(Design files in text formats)
◆ ◆ ◆ ◆ ◆

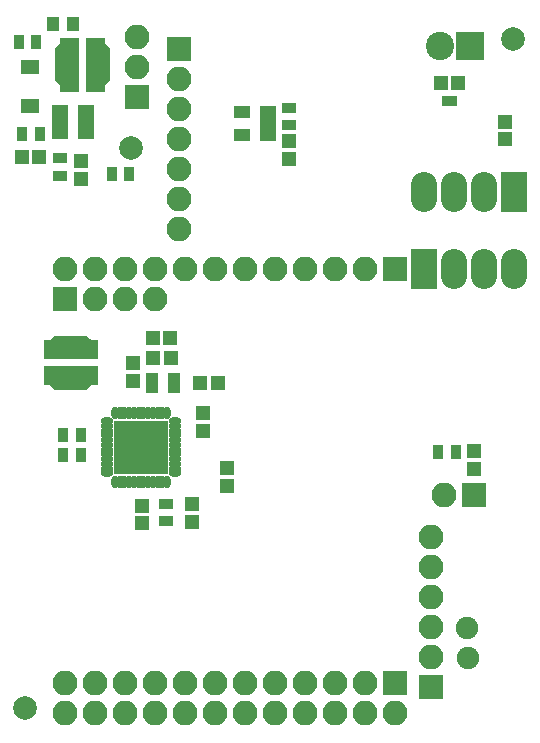
<source format=gts>
G04 #@! TF.FileFunction,Soldermask,Top*
%FSLAX46Y46*%
G04 Gerber Fmt 4.6, Leading zero omitted, Abs format (unit mm)*
G04 Created by KiCad (PCBNEW 4.0.7-e2-6376~58~ubuntu16.04.1) date Sat Jul  7 02:27:32 2018*
%MOMM*%
%LPD*%
G01*
G04 APERTURE LIST*
%ADD10C,0.100000*%
%ADD11R,1.150000X1.200000*%
%ADD12R,1.200000X1.150000*%
%ADD13R,0.700000X0.950000*%
%ADD14R,1.000000X1.200000*%
%ADD15R,1.600000X1.300000*%
%ADD16C,2.000000*%
%ADD17R,2.100000X2.100000*%
%ADD18O,2.100000X2.100000*%
%ADD19R,2.200000X3.400000*%
%ADD20O,2.200000X3.400000*%
%ADD21R,2.400000X2.400000*%
%ADD22C,2.400000*%
%ADD23R,0.900000X1.300000*%
%ADD24R,1.300000X0.900000*%
%ADD25R,1.100000X1.700000*%
%ADD26R,1.460000X1.050000*%
%ADD27C,1.900000*%
%ADD28O,1.100000X0.600000*%
%ADD29O,0.600000X1.100000*%
%ADD30R,1.800000X1.800000*%
G04 APERTURE END LIST*
D10*
D11*
X57447100Y-65155000D03*
X57447100Y-63655000D03*
X62603300Y-94327600D03*
X62603300Y-92827600D03*
X69778800Y-91176600D03*
X69778800Y-89676600D03*
D12*
X87848000Y-57067200D03*
X89348000Y-57067200D03*
D11*
X67721400Y-84978300D03*
X67721400Y-86478300D03*
X93294200Y-60311600D03*
X93294200Y-61811600D03*
X66802000Y-94210000D03*
X66802000Y-92710000D03*
X90670000Y-88230000D03*
X90670000Y-89730000D03*
X61772800Y-82258600D03*
X61772800Y-80758600D03*
D12*
X63466200Y-78654400D03*
X64966200Y-78654400D03*
X67517500Y-82426300D03*
X69017500Y-82426300D03*
X63491600Y-80305400D03*
X64991600Y-80305400D03*
X53872600Y-63287400D03*
X52372600Y-63287400D03*
D11*
X75011200Y-61991300D03*
X75011200Y-63491300D03*
D13*
X88923000Y-58567200D03*
X88273000Y-58567200D03*
D14*
X55018500Y-52067800D03*
X56718500Y-52067800D03*
D15*
X53091000Y-59006500D03*
X53091000Y-55706500D03*
D16*
X61682400Y-62560200D03*
X52640000Y-109998000D03*
X93985000Y-53356000D03*
D17*
X90644900Y-91913200D03*
D18*
X88104900Y-91913200D03*
D19*
X94100000Y-66300000D03*
D20*
X91560000Y-66300000D03*
X86480000Y-66300000D03*
X89020000Y-66300000D03*
D21*
X90313000Y-53892200D03*
D22*
X87773000Y-53892200D03*
D19*
X86480000Y-72800000D03*
D20*
X89020000Y-72800000D03*
X94100000Y-72800000D03*
X91560000Y-72800000D03*
D17*
X87000000Y-108220000D03*
D18*
X87000000Y-105680000D03*
X87000000Y-103140000D03*
X87000000Y-100600000D03*
X87000000Y-98060000D03*
X87000000Y-95520000D03*
D17*
X83980000Y-72820000D03*
D18*
X81440000Y-72820000D03*
X78900000Y-72820000D03*
X76360000Y-72820000D03*
X73820000Y-72820000D03*
X71280000Y-72820000D03*
X68740000Y-72820000D03*
X66200000Y-72820000D03*
X63660000Y-72820000D03*
X61120000Y-72820000D03*
X58580000Y-72820000D03*
X56040000Y-72820000D03*
D17*
X56040000Y-75360000D03*
D18*
X58580000Y-75360000D03*
X61120000Y-75360000D03*
X63660000Y-75360000D03*
D17*
X62184200Y-58207400D03*
D18*
X62184200Y-55667400D03*
X62184200Y-53127400D03*
D17*
X83980000Y-107830000D03*
D18*
X83980000Y-110370000D03*
X81440000Y-107830000D03*
X81440000Y-110370000D03*
X78900000Y-107830000D03*
X78900000Y-110370000D03*
X76360000Y-107830000D03*
X76360000Y-110370000D03*
X73820000Y-107830000D03*
X73820000Y-110370000D03*
X71280000Y-107830000D03*
X71280000Y-110370000D03*
X68740000Y-107830000D03*
X68740000Y-110370000D03*
X66200000Y-107830000D03*
X66200000Y-110370000D03*
X63660000Y-107830000D03*
X63660000Y-110370000D03*
X61120000Y-107830000D03*
X61120000Y-110370000D03*
X58580000Y-107830000D03*
X58580000Y-110370000D03*
X56040000Y-107830000D03*
X56040000Y-110370000D03*
D10*
G36*
X58845400Y-79224500D02*
X54245400Y-79224500D01*
X55245400Y-78424500D01*
X57845400Y-78424500D01*
X58845400Y-79224500D01*
X58845400Y-79224500D01*
G37*
G36*
X58845400Y-80424500D02*
X54245400Y-80424500D01*
X54245400Y-78824500D01*
X58845400Y-78824500D01*
X58845400Y-80424500D01*
X58845400Y-80424500D01*
G37*
G36*
X57245400Y-80424500D02*
X55845400Y-80424500D01*
X55845400Y-78424500D01*
X57245400Y-78424500D01*
X57245400Y-80424500D01*
X57245400Y-80424500D01*
G37*
G36*
X54245400Y-81024500D02*
X58845400Y-81024500D01*
X58845400Y-82624500D01*
X54245400Y-82624500D01*
X54245400Y-81024500D01*
X54245400Y-81024500D01*
G37*
G36*
X54245400Y-82224500D02*
X58845400Y-82224500D01*
X57845400Y-83024500D01*
X55245400Y-83024500D01*
X54245400Y-82224500D01*
X54245400Y-82224500D01*
G37*
G36*
X55845400Y-81024500D02*
X57245400Y-81024500D01*
X57245400Y-83024500D01*
X55845400Y-83024500D01*
X55845400Y-81024500D01*
X55845400Y-81024500D01*
G37*
G36*
X56040900Y-53202300D02*
X56040900Y-57802300D01*
X55240900Y-56802300D01*
X55240900Y-54202300D01*
X56040900Y-53202300D01*
X56040900Y-53202300D01*
G37*
G36*
X57240900Y-53202300D02*
X57240900Y-57802300D01*
X55640900Y-57802300D01*
X55640900Y-53202300D01*
X57240900Y-53202300D01*
X57240900Y-53202300D01*
G37*
G36*
X57240900Y-54802300D02*
X57240900Y-56202300D01*
X55240900Y-56202300D01*
X55240900Y-54802300D01*
X57240900Y-54802300D01*
X57240900Y-54802300D01*
G37*
G36*
X57840900Y-57802300D02*
X57840900Y-53202300D01*
X59440900Y-53202300D01*
X59440900Y-57802300D01*
X57840900Y-57802300D01*
X57840900Y-57802300D01*
G37*
G36*
X59040900Y-57802300D02*
X59040900Y-53202300D01*
X59840900Y-54202300D01*
X59840900Y-56802300D01*
X59040900Y-57802300D01*
X59040900Y-57802300D01*
G37*
G36*
X57840900Y-56202300D02*
X57840900Y-54802300D01*
X59840900Y-54802300D01*
X59840900Y-56202300D01*
X57840900Y-56202300D01*
X57840900Y-56202300D01*
G37*
D23*
X55884300Y-88509600D03*
X57384300Y-88509600D03*
D24*
X64635300Y-94149100D03*
X64635300Y-92649100D03*
D23*
X55872300Y-86870100D03*
X57372300Y-86870100D03*
X87620000Y-88255000D03*
X89120000Y-88255000D03*
D25*
X63405900Y-82451700D03*
X65305900Y-82451700D03*
D23*
X53620100Y-53538120D03*
X52120100Y-53538120D03*
X53948800Y-61357000D03*
X52448800Y-61357000D03*
D24*
X55631000Y-64888300D03*
X55631000Y-63388300D03*
X75049300Y-60621100D03*
X75049300Y-59121100D03*
D17*
X65700000Y-54175000D03*
D18*
X65700000Y-56715000D03*
X65700000Y-59255000D03*
X65700000Y-61795000D03*
X65700000Y-64335000D03*
X65700000Y-66875000D03*
X65700000Y-69415000D03*
D26*
X55655386Y-59412934D03*
X55655386Y-60362934D03*
X55655386Y-61312934D03*
X57855386Y-61312934D03*
X57855386Y-59412934D03*
X57855386Y-60362934D03*
X73274200Y-61415500D03*
X73274200Y-60465500D03*
X73274200Y-59515500D03*
X71074200Y-59515500D03*
X71074200Y-61415500D03*
D27*
X90120000Y-103160000D03*
X90140000Y-105700000D03*
D23*
X61504260Y-64709040D03*
X60004260Y-64709040D03*
D28*
X59585800Y-85683600D03*
X59585800Y-86083600D03*
X59585800Y-86483600D03*
X59585800Y-86883600D03*
X59585800Y-87283600D03*
X59585800Y-87683600D03*
X59585800Y-88083600D03*
X59585800Y-88483600D03*
X59585800Y-88883600D03*
X59585800Y-89283600D03*
X59585800Y-89683600D03*
X59585800Y-90083600D03*
D29*
X60285800Y-90783600D03*
X60685800Y-90783600D03*
X61085800Y-90783600D03*
X61485800Y-90783600D03*
X61885800Y-90783600D03*
X62285800Y-90783600D03*
X62685800Y-90783600D03*
X63085800Y-90783600D03*
X63485800Y-90783600D03*
X63885800Y-90783600D03*
X64285800Y-90783600D03*
X64685800Y-90783600D03*
D28*
X65385800Y-90083600D03*
X65385800Y-89683600D03*
X65385800Y-89283600D03*
X65385800Y-88883600D03*
X65385800Y-88483600D03*
X65385800Y-88083600D03*
X65385800Y-87683600D03*
X65385800Y-87283600D03*
X65385800Y-86883600D03*
X65385800Y-86483600D03*
X65385800Y-86083600D03*
X65385800Y-85683600D03*
D29*
X64685800Y-84983600D03*
X64285800Y-84983600D03*
X63885800Y-84983600D03*
X63485800Y-84983600D03*
X63085800Y-84983600D03*
X62685800Y-84983600D03*
X62285800Y-84983600D03*
X61885800Y-84983600D03*
X61485800Y-84983600D03*
X61085800Y-84983600D03*
X60685800Y-84983600D03*
X60285800Y-84983600D03*
D30*
X63885800Y-86483600D03*
X62485800Y-86483600D03*
X61085800Y-87883600D03*
X61085800Y-86483600D03*
X62485800Y-87883600D03*
X63885800Y-87883600D03*
X63885800Y-89283600D03*
X62485800Y-89283600D03*
X61085800Y-89283600D03*
M02*

</source>
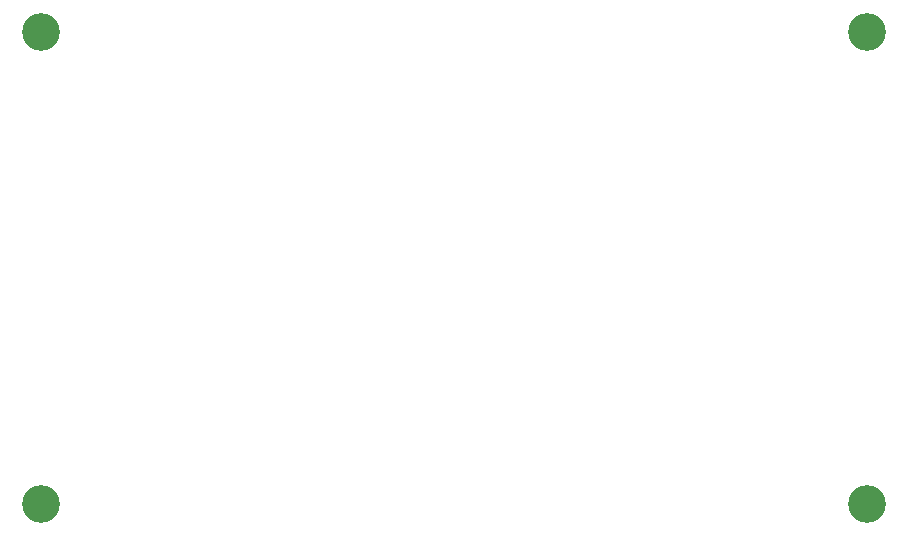
<source format=gbr>
%TF.GenerationSoftware,KiCad,Pcbnew,9.0.7*%
%TF.CreationDate,2026-02-19T01:58:27-08:00*%
%TF.ProjectId,matrix-driver,6d617472-6978-42d6-9472-697665722e6b,rev?*%
%TF.SameCoordinates,Original*%
%TF.FileFunction,Soldermask,Bot*%
%TF.FilePolarity,Negative*%
%FSLAX46Y46*%
G04 Gerber Fmt 4.6, Leading zero omitted, Abs format (unit mm)*
G04 Created by KiCad (PCBNEW 9.0.7) date 2026-02-19 01:58:27*
%MOMM*%
%LPD*%
G01*
G04 APERTURE LIST*
%ADD10C,3.200000*%
G04 APERTURE END LIST*
D10*
%TO.C,H4*%
X170000000Y-138000000D03*
%TD*%
%TO.C,H3*%
X100000000Y-138000000D03*
%TD*%
%TO.C,H2*%
X170000000Y-98000000D03*
%TD*%
%TO.C,H1*%
X100000000Y-98000000D03*
%TD*%
M02*

</source>
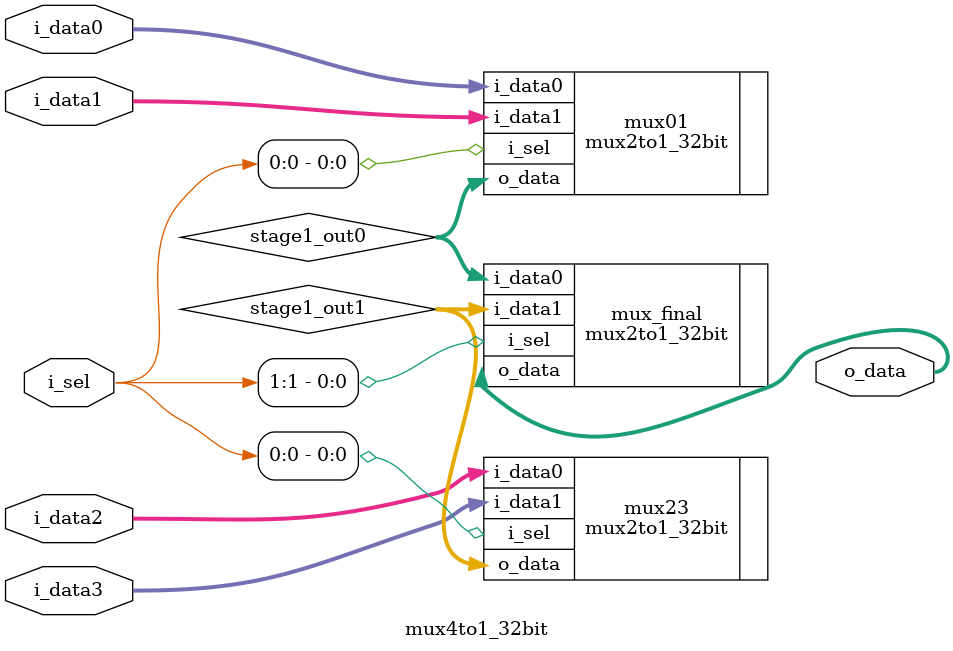
<source format=sv>
module mux4to1_32bit (
    input  logic [31:0] i_data0,
    input  logic [31:0] i_data1,
    input  logic [31:0] i_data2,
    input  logic [31:0] i_data3,
    input  logic [1:0]  i_sel,
    output logic [31:0] o_data
);
    logic [31:0] stage1_out0, stage1_out1;
    mux2to1_32bit mux01 (
        .i_data0(i_data0),
        .i_data1(i_data1),
        .i_sel(i_sel[0]),
        .o_data(stage1_out0)
    );
    
    mux2to1_32bit mux23 (
        .i_data0(i_data2),
        .i_data1(i_data3),
        .i_sel(i_sel[0]),
        .o_data(stage1_out1)
    );
    
    mux2to1_32bit mux_final (
        .i_data0(stage1_out0),
        .i_data1(stage1_out1),
        .i_sel(i_sel[1]),
        .o_data(o_data)
    );
endmodule

</source>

◆ ◆ ◆ ◆ ◆

About this task
The expected answer is a copy of every line in the entries that holds the word "logic".

Output of the task
    input  logic [31:0] i_data0,
    input  logic [31:0] i_data1,
    input  logic [31:0] i_data2,
    input  logic [31:0] i_data3,
    input  logic [1:0]  i_sel,
    output logic [31:0] o_data
    logic [31:0] stage1_out0, stage1_out1;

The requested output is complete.